When I look at the Internet Archive, I am not just looking at old websites. I am looking at the digital equivalent of a 500-year-old oak tree. It has survived link rot, server crashes, and corporate buyouts.
Conservationists know that a healthy virgin forest needs "dead wood" on the forest floor. Fallen logs feed the soil. Rotting matter allows new things to grow.
I started my journey looking for a Geocities page from 1998 about The Legend of Zelda: Ocarina of Time . I didn't find it. Instead, I found something better: a random homepage for a cat named "Socks" from 1997, a midi file of "Wind Beneath My Wings" autoplaying in the background, and a guestbook with entries from people who are likely grandparents now.
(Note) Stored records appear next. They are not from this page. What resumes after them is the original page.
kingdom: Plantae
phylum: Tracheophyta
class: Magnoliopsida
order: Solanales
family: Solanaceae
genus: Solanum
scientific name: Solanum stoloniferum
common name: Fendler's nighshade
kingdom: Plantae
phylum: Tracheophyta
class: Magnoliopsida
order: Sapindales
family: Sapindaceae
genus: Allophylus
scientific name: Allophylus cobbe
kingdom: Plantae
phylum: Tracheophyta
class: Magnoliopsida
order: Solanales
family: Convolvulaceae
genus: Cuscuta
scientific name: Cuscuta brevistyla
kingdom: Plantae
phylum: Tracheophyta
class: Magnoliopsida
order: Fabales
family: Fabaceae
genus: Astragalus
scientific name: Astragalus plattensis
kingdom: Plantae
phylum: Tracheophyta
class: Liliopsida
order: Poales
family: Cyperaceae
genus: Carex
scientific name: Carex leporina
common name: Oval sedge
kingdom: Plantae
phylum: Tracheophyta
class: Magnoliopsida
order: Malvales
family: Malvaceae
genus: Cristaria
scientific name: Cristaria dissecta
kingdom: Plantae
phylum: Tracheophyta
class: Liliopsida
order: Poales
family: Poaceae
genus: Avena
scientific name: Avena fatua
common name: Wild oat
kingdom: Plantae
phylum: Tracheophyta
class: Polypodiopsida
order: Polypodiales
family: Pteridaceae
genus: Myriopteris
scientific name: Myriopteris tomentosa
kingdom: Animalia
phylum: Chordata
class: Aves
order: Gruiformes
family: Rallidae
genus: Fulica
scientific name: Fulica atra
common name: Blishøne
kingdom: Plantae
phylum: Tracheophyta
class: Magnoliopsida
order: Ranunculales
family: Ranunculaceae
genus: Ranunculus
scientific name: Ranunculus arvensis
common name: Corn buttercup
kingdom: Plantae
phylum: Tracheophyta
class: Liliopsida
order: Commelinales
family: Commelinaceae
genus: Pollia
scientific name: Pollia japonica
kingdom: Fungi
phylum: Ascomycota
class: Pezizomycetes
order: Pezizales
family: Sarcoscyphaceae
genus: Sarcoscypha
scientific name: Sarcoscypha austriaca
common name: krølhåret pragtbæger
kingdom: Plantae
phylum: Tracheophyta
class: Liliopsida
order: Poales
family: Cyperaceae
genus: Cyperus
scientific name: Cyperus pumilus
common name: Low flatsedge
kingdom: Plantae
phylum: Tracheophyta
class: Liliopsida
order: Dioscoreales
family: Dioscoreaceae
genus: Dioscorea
But the ? That is the old growth.
There is a phrase ecologists use that has always broken my heart a little:
The web of 2024 is a manicured suburb. It is loud, commercial, and optimized to death. Every page wants your email. Every article is cut off by a paywall. Every scroll is interrupted by a sticky header begging for a subscription. The modern internet is a clear-cut forest planted with rows of identical poplars (SEO farms and social media feeds).
Last week, I fell into a rabbit hole I still haven’t climbed out of. virgin forest internet archive
I realized recently that we have a digital equivalent of this, and it lives at the . But unlike the physical virgin forests, which are shrinking, the digital virgin forest of the old web is growing—even if it is a ghost forest.
Go get lost.
Save the URL. Save the weird. Save the old growth. When I look at the Internet Archive, I
It refers to a woodland that has never been logged, cleared, or touched by industrial tools. It is old growth. It is the original code of the land, running on its own natural operating system, undisturbed by the saw and the surveyor’s map.
Because once a digital forest is clear cut, you can't plant a new one that feels the same. You can only visit the archive.